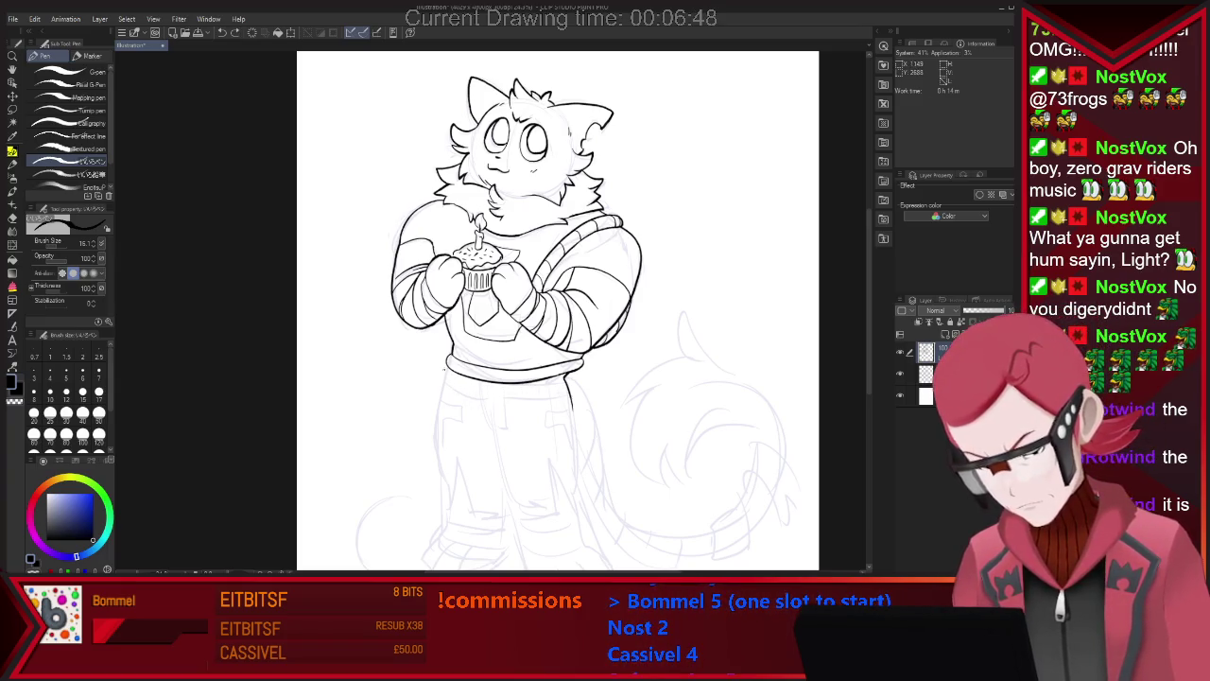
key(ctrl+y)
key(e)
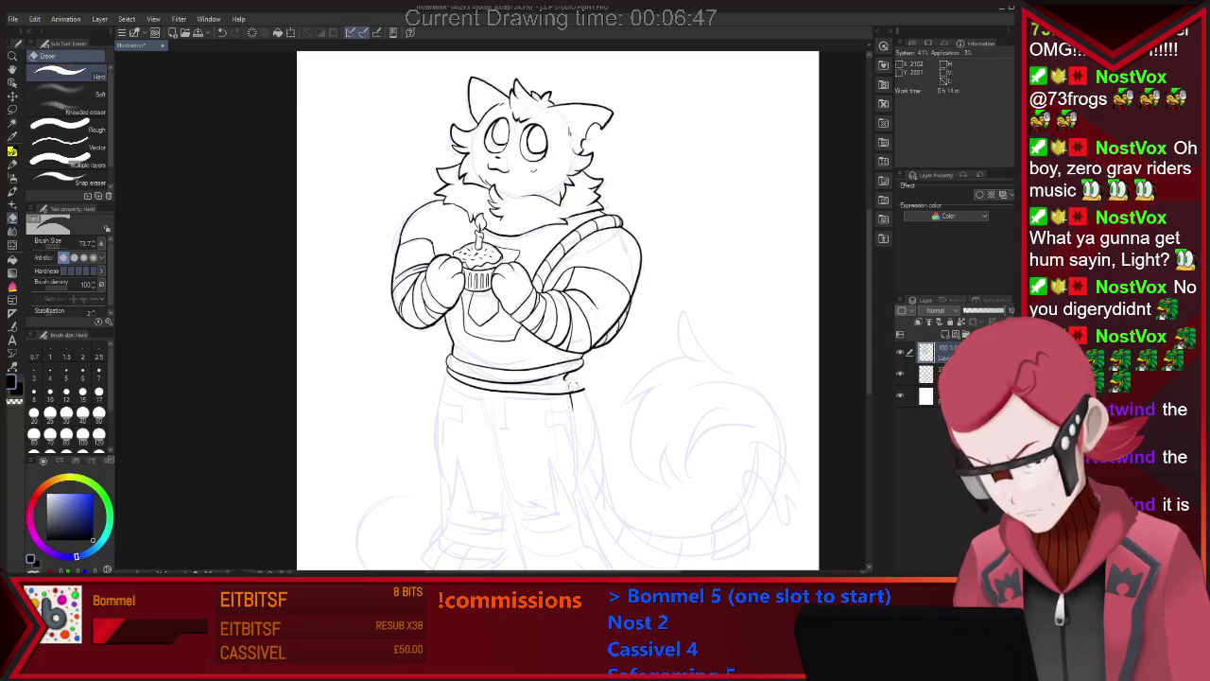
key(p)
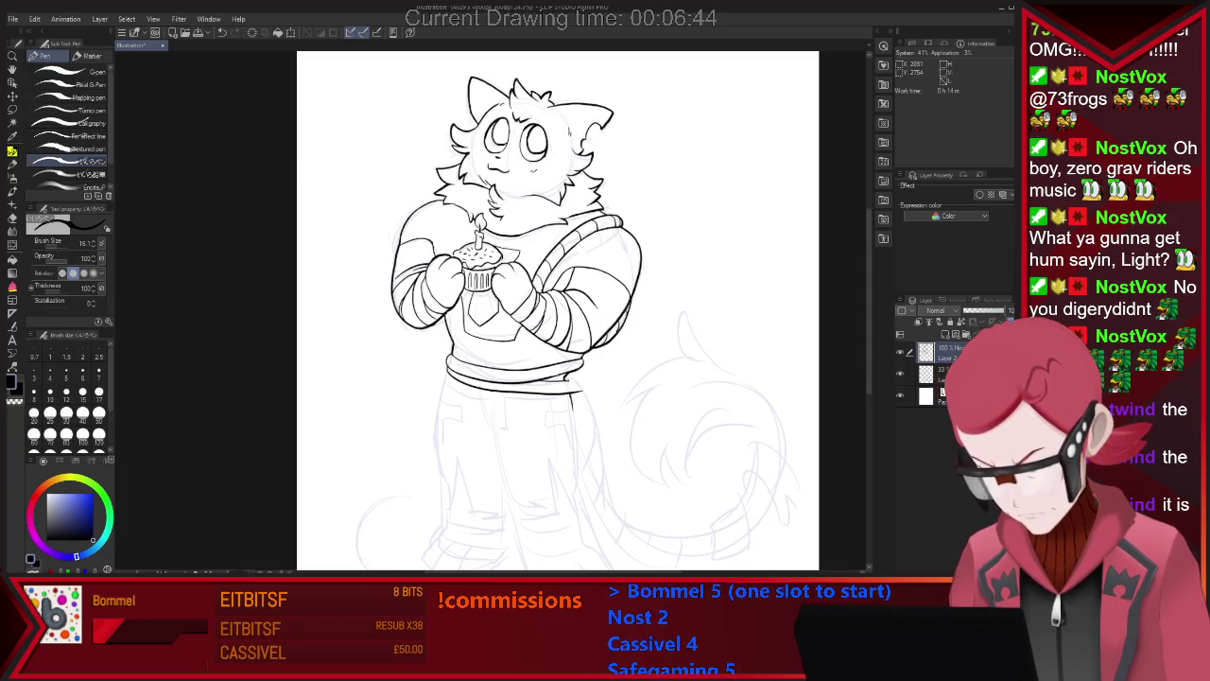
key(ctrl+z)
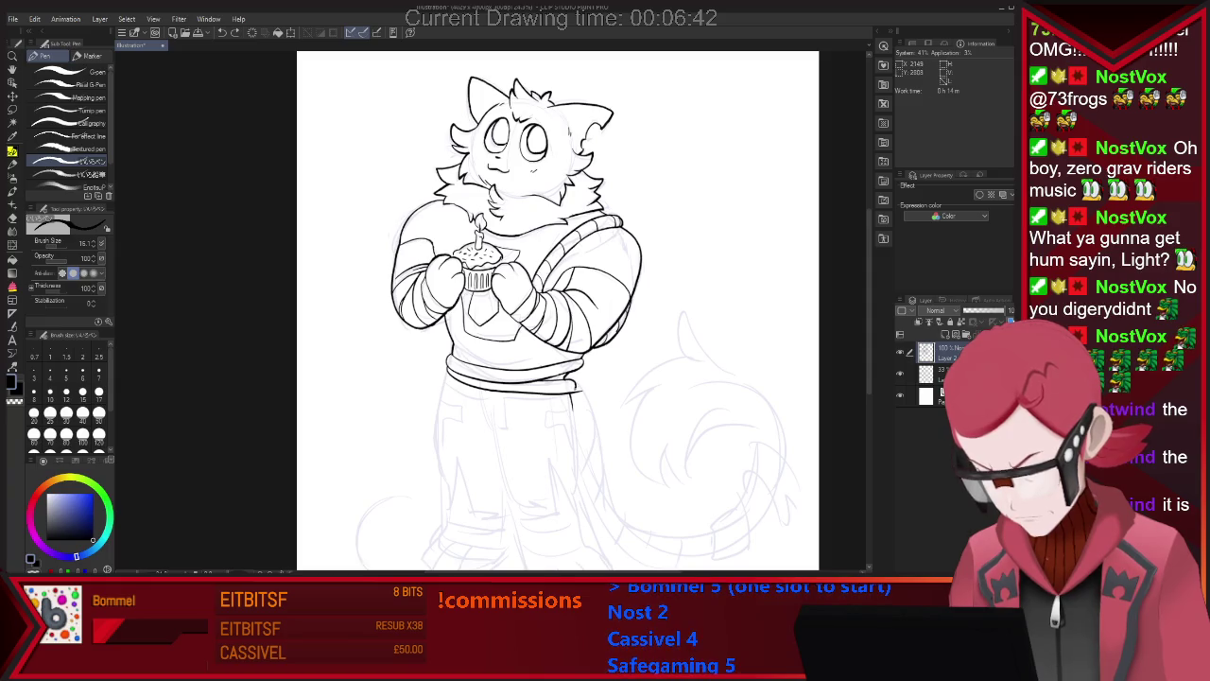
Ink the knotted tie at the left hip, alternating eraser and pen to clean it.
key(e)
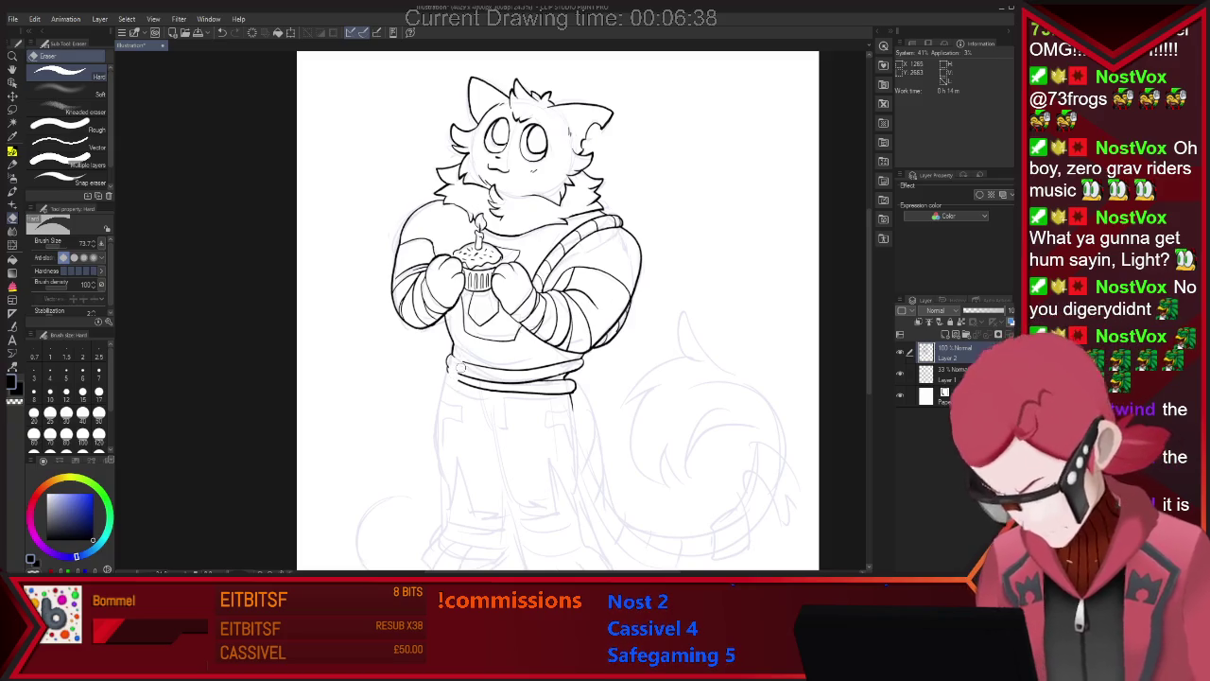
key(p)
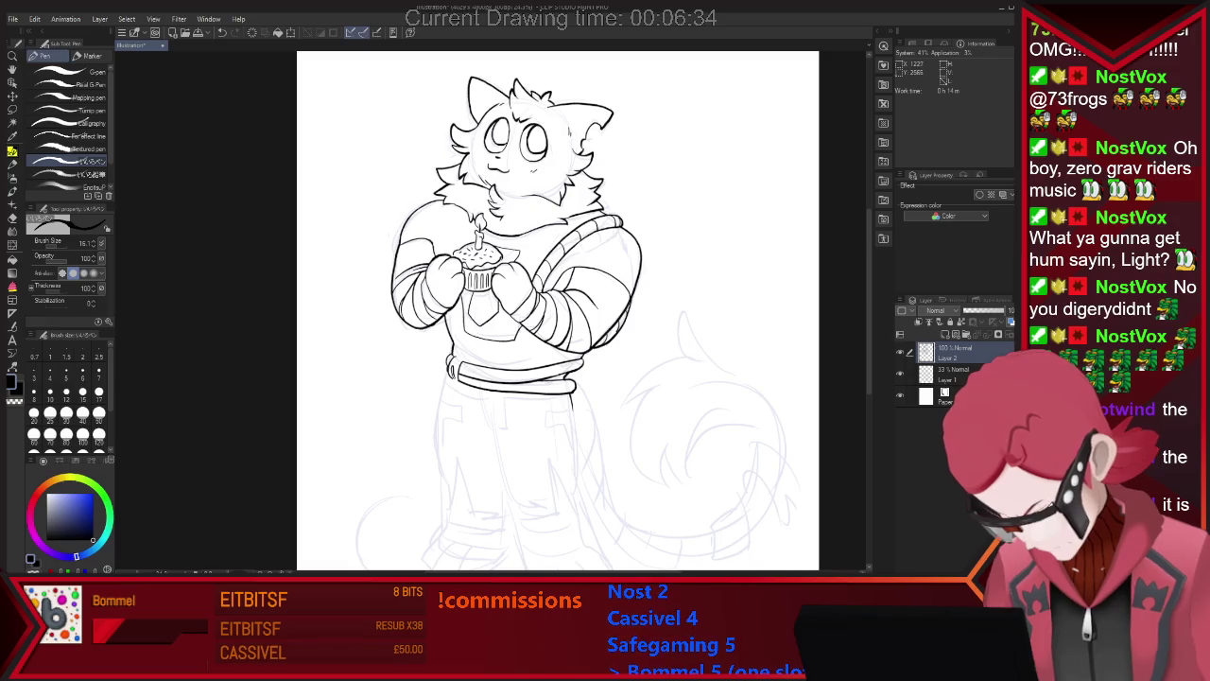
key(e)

-- -- --

### TASK DESCRIPTION
Transcribe each of the records above precisely, with no pictures in the copy.

### TASK RESULT
key(ctrl+y)
key(e)
key(p)
key(ctrl+z)
Ink the knotted tie at the left hip, alternating eraser and pen to clean it.
key(e)
key(p)
key(e)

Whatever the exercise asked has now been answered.